As soon as Hauenschild was out of his apprenticeship he became a shop steward, a role he continued until he became the president of the Rockhampton branch and then went on to become a paid official of the union. For many years Hauenschild continued as President of the AMWU. Hauenschild joined the Australian Labor Party in 1960 in Rockhampton and remained a member until 2004. Along with Jack Egerton, Neal Kane, Tom Burton and others, Harry was part of the influential Trades Hall group of union officials who in the 1970s controlled both Queensland’s union movement through the TLC, and also, the ruling body of the Labor Party – the Queensland Central Executive. When Egerton accepted a knighthood in 1976, Hauenschild assumed the role of President of the TLC, a position he held until 1990.
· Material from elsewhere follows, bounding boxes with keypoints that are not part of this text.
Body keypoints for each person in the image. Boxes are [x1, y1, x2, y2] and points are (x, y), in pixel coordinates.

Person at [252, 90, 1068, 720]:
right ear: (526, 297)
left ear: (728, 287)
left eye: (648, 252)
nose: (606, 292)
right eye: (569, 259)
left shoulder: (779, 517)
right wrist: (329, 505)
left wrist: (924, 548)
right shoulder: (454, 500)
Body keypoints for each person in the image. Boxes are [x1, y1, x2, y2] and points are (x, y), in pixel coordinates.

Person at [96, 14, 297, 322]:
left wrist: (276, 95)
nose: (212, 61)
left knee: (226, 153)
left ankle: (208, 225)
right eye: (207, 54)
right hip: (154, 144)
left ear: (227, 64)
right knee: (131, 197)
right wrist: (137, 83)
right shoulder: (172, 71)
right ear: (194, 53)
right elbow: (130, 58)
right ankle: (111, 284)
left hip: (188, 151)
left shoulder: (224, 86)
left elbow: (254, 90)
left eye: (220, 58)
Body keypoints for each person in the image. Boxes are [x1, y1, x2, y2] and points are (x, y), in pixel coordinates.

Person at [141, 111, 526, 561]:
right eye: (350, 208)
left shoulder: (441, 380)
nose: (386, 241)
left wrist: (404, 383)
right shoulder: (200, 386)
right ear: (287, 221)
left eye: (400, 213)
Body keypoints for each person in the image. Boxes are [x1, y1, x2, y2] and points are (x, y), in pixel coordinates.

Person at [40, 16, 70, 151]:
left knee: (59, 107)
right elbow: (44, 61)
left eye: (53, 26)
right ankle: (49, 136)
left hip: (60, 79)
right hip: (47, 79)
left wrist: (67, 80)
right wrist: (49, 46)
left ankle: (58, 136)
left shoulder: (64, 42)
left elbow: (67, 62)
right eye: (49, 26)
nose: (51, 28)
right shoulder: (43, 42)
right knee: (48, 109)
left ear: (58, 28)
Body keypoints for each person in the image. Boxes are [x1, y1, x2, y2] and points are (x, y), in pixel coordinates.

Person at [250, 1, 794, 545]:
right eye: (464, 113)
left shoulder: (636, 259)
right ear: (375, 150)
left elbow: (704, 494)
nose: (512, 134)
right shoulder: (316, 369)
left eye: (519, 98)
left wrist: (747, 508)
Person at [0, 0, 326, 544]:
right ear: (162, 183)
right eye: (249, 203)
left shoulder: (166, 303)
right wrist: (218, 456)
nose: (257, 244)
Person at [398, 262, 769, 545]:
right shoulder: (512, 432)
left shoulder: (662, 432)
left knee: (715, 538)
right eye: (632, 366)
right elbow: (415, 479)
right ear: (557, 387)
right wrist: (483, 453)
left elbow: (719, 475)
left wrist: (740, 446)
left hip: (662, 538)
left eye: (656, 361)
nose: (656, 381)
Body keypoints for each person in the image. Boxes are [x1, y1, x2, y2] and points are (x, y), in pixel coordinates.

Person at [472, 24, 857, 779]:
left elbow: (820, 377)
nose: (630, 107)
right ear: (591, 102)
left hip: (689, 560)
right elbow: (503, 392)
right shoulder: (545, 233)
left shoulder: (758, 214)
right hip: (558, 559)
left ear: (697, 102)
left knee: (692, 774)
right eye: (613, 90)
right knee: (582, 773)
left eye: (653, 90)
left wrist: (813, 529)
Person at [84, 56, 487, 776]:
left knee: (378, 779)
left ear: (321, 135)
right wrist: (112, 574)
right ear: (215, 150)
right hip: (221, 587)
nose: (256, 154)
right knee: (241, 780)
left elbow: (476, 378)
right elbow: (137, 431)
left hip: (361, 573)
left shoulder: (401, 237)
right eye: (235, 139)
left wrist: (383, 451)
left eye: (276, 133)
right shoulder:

Harry Hauenschild became Senior Vice President of the Queensland branch of the Labor Party in 1977 and continued in that role until 1981. Through the late 1970s, he was the principal spokesperson for the Old Guard or Trades Hall group who opposed reforms within the Labor Party leading to the National Executive decision to intervene in the affairs of the Queensland branch in March 1980. A fight through the courts resolved the issue in favour of reform. A lifelong advocate for apprenticeship training, Hauenschild was appointed Commissioner for Training with the Department of Employment, Vocational Education Training and Industrial Relations, serving from 1990 until 2000.
He retired in 2003. In recognition of his work in the trade union movement, Hauenschild became an Officer of the Order of Australia in 1988 and he also received the Centenary Medal in 2001 for his distinguished service to industrial relations. Harry died on 16 July 2011.